DOCUMENT SEGMENT Block Start

Re: Call for Review: HTML5 Image Description Extension (longdesc) Last Call

Hi, folks–

(Splitting into threads)

On 8/15/13 1:07 PM, John Foliot wrote:> James Craig wrote:
>>>>>> 1. @longdesc is inappropriate when an EPUB footnote is
>>>>>> sufficient.
>>>>>
>>>>> Can you explain why it is "inappropriate" in terms of the
>>>>> problem
>> that using it causes?
>
> EPUB is not HTML even if they share many similarities (i.e EPUB is
> built upon HTML5). There is no such thing however as an
> epub:type="footnote" in HTML5, and as far as I know content marked up
> like this will still render on screen, on page, which fails one of
> the use-case requirements brought forward
> (http://www.w3.org/html/wg/wiki/ChangeProposal/InstateLongdesc#Use_Cases).
>
>
> True you could perhaps hide it visually using CSS, but how would
> that help sighted users who may need the information (I know of a low
> vision user who can see infographics but hates them, and would much
> prefer to access a written equivalent).
...

DOCUMENT SEGMENT Block End
EXCERPTED RECORDS Block Start

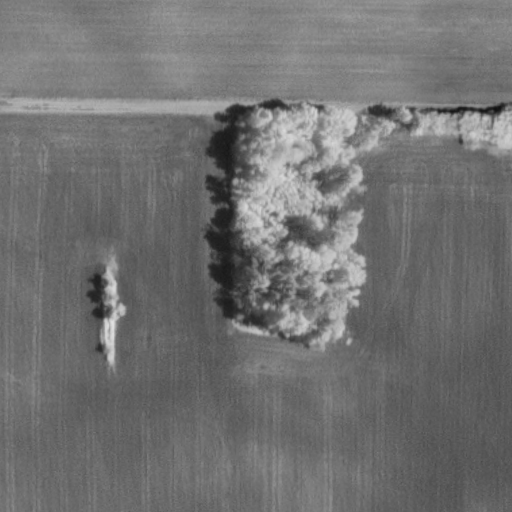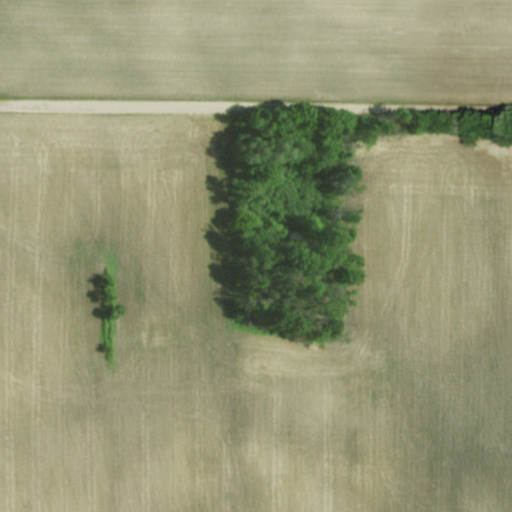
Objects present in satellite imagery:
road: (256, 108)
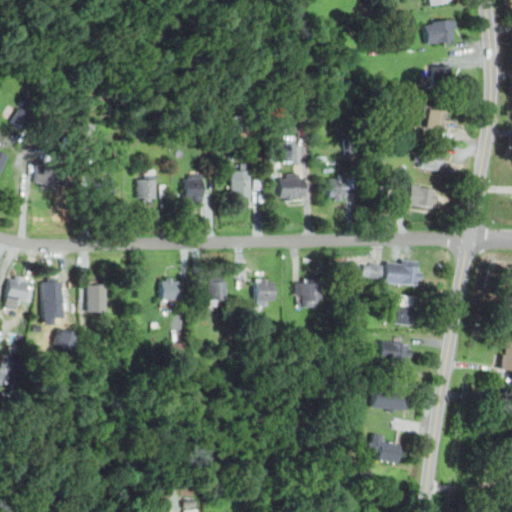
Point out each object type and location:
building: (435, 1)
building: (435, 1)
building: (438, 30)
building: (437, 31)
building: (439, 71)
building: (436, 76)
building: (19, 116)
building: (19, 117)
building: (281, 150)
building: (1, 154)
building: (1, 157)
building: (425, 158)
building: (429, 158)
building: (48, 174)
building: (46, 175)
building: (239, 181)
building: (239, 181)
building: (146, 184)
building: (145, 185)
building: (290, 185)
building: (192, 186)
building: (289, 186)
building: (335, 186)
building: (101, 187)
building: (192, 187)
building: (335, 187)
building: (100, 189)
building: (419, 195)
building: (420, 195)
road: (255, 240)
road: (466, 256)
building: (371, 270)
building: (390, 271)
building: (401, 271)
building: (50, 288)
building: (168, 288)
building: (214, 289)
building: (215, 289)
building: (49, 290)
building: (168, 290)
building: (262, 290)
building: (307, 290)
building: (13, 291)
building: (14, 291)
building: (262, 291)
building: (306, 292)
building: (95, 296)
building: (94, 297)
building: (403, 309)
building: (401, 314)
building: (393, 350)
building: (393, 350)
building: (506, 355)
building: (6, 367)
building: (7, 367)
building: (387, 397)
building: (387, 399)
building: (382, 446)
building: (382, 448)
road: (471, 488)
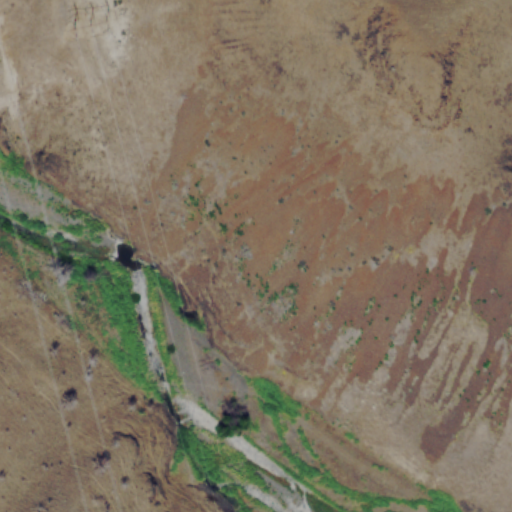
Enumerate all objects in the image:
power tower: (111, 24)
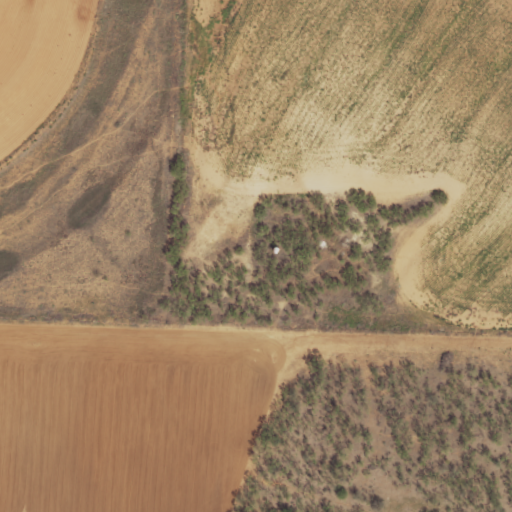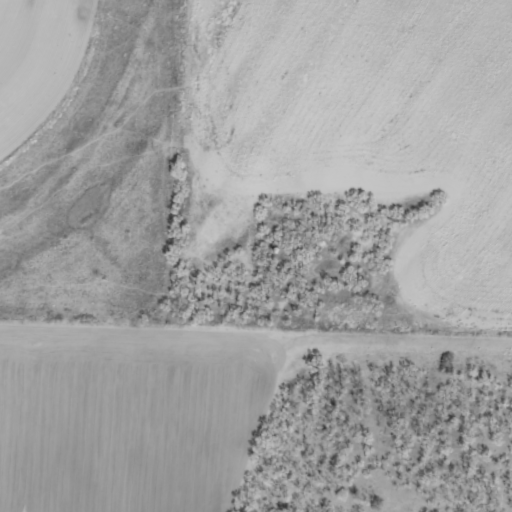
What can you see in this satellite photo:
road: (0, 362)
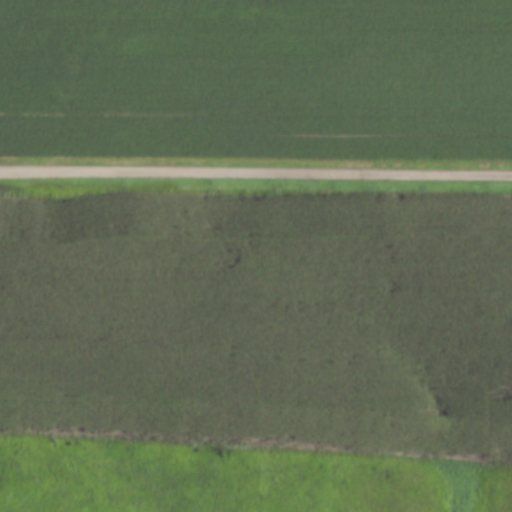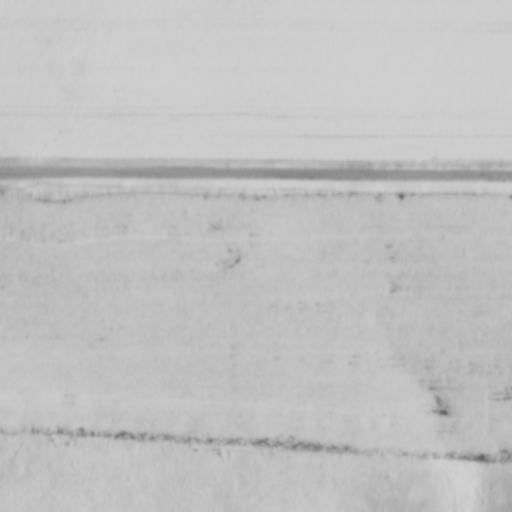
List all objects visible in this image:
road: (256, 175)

EXCERPTED RECORDS Block End
EXCERPTED RECORDS Block Start

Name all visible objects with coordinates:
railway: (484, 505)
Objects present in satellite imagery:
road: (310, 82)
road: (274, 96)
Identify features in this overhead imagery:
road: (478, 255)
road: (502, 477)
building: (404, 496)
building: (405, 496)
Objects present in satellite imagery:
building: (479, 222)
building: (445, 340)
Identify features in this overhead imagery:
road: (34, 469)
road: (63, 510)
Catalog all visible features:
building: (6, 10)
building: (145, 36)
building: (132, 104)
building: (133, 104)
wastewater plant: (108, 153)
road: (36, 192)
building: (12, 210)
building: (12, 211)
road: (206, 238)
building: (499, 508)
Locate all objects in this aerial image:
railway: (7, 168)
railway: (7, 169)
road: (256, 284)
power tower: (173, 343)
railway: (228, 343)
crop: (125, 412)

EXCERPTED RECORDS Block End

TASK DETAILS: Can you print the part of the longdesc email that opens with the words containing "On 8/15/13 1:07" and closes with "using it causes?"?

RESPONSE:
On 8/15/13 1:07 PM, John Foliot wrote:> James Craig wrote:
>>>>>> 1. @longdesc is inappropriate when an EPUB footnote is
>>>>>> sufficient.
>>>>>
>>>>> Can you explain why it is "inappropriate" in terms of the
>>>>> problem
>> that using it causes?